HEALTH POLICIES AND INEQUALITY – SOCIAL DETERMINANTS AND BARRIERS IN ACCESS TO SERVICES OF THE UNIFIED HEALTH SYSTEM (SUS)
DOI:
https://doi.org/10.56238/arev7n4-082Keywords:
Social determinants. Health inequalities. Unified Health System. Institutional racismAbstract
This article proposes a critical reflection on public health policies in Brazil, considering, above all, the social determinants and inequalities that hinder the population's effective access to the services of the Unified Health System (SUS). Although the SUS represents a civilizational milestone in guaranteeing the right to health as a duty of the State and a right of all, in practice, this access has been marked by profound asymmetries. This is because, in addition to economic conditions, factors such as race/color, territory, gender, and education continue to structure invisible but concrete barriers in the path of the most vulnerable population. In this context, we ask: How do the social determinants of health – notably socioeconomic, racial, territorial, gender and educational inequalities – operate as structural barriers to the Brazilian population's equal access to the public services offered by the Unified Health System (SUS)?
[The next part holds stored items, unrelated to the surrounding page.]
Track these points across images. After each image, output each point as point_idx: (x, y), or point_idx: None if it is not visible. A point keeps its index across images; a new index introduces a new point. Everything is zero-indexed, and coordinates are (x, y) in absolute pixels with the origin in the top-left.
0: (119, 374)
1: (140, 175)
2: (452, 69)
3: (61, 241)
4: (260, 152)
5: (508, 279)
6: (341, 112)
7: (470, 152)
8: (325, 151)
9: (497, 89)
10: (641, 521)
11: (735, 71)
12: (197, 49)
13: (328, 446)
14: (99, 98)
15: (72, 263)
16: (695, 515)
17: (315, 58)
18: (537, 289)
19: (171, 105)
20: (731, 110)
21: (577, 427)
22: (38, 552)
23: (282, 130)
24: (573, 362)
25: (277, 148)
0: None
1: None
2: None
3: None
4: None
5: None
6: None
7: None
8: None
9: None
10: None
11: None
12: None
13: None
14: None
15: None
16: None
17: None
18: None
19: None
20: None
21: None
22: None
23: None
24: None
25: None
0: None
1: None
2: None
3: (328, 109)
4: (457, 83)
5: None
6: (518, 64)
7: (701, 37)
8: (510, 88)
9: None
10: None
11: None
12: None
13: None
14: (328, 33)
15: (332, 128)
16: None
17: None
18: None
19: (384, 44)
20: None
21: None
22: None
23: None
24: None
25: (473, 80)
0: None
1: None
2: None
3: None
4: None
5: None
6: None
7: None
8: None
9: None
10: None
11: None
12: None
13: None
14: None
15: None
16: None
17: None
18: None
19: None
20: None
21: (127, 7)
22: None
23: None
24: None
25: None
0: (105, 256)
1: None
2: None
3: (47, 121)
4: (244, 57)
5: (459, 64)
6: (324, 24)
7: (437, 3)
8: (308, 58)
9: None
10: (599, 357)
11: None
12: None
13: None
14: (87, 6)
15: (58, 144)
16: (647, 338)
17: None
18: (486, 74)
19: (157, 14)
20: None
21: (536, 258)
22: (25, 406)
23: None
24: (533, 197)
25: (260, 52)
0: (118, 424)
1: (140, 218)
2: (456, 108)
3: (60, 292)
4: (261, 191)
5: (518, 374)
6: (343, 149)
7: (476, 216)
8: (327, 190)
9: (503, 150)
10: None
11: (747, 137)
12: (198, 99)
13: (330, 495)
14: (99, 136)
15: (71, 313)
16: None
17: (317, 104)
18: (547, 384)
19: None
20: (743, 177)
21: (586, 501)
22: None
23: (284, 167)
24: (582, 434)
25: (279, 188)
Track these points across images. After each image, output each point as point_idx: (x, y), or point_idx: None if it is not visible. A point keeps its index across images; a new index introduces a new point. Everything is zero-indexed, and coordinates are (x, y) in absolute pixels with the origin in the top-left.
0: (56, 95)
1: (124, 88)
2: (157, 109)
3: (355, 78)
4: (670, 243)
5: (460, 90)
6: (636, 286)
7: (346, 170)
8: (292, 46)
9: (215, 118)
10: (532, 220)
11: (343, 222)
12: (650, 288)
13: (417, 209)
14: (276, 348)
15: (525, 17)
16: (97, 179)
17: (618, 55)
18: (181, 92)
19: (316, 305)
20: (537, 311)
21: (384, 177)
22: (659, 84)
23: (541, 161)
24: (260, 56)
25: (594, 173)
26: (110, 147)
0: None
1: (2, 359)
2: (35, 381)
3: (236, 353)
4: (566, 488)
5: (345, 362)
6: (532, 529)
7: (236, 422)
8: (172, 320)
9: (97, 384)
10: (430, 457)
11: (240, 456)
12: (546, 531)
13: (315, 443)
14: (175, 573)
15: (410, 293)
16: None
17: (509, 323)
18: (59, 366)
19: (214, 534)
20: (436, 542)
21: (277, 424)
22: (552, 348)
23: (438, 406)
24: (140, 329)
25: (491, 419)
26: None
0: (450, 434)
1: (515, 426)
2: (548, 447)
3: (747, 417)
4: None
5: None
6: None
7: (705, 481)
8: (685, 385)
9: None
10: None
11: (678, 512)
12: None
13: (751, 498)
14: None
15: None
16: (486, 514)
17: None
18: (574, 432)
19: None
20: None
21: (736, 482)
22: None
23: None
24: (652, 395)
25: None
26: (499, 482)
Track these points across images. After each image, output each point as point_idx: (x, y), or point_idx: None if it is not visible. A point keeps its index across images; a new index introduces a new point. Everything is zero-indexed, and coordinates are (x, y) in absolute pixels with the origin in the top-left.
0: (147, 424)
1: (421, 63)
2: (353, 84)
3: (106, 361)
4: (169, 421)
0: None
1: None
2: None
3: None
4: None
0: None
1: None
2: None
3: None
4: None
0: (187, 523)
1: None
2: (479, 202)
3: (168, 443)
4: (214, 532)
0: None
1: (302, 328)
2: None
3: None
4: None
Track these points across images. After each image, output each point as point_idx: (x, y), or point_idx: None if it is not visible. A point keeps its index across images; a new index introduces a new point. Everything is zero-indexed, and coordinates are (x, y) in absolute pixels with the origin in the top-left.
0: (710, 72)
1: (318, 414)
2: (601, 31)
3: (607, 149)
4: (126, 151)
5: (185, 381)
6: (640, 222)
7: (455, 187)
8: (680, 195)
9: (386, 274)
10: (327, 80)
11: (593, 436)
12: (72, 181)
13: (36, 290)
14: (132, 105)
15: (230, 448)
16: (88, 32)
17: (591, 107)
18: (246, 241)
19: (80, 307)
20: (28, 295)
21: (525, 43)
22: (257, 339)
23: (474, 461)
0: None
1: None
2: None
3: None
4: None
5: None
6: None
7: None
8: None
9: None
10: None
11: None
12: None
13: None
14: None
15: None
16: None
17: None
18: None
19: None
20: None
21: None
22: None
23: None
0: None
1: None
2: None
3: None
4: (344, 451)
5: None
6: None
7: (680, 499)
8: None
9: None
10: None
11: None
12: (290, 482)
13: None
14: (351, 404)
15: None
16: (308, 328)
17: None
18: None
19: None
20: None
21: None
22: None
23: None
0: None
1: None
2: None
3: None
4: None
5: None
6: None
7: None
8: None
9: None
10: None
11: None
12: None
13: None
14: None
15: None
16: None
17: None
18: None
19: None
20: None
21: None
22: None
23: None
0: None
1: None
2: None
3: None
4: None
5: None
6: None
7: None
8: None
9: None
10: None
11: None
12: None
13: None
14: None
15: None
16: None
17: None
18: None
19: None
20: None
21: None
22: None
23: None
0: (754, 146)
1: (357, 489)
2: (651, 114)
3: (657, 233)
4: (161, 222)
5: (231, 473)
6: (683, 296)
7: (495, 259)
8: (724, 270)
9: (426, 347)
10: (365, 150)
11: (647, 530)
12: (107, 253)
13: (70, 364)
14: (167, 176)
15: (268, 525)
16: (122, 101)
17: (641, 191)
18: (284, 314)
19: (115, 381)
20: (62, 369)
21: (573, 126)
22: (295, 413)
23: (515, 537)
For this, the works of McKeown (1980), Starfield (2002), Arouca (2003), Funasa (2004), Paim (2006; 2008; 2009), Merhy (2007), Farmer (2003), Scheper-Hughes (1993), Fassin (2012), Adams (2016), Giovanella (2012), Anderson (2023), Machado, Lima and Baptista (2017), Vilaça Mendes (2011), Freeman (2018), Wilkinson and Marmot (2003), Padula, Anderson and Rodrigues (2022), among others, and official documents from national and international organizations on the object of research. This scientific enterprise is configured as qualitative (Minayo, 2007), descriptive and bibliographic (Gil, 2008) and with analysis from a comprehensive perspective (Weber, 1949). The analysis revealed that access to health care in Brazil remains deeply unequal, even under the normative framework of the SUS. Factors such as institutional racism, poverty, geographic location and low education constitute structural and symbolic barriers to care. Public policies, although they advance in regulations, face operational challenges, such as underfunding and fragmentation of care. The biomedical and homogeneous model still predominates, making subjectivities and diverse social contexts invisible. Therefore, the urgency of intersectoral actions and a management committed to real equity is evident.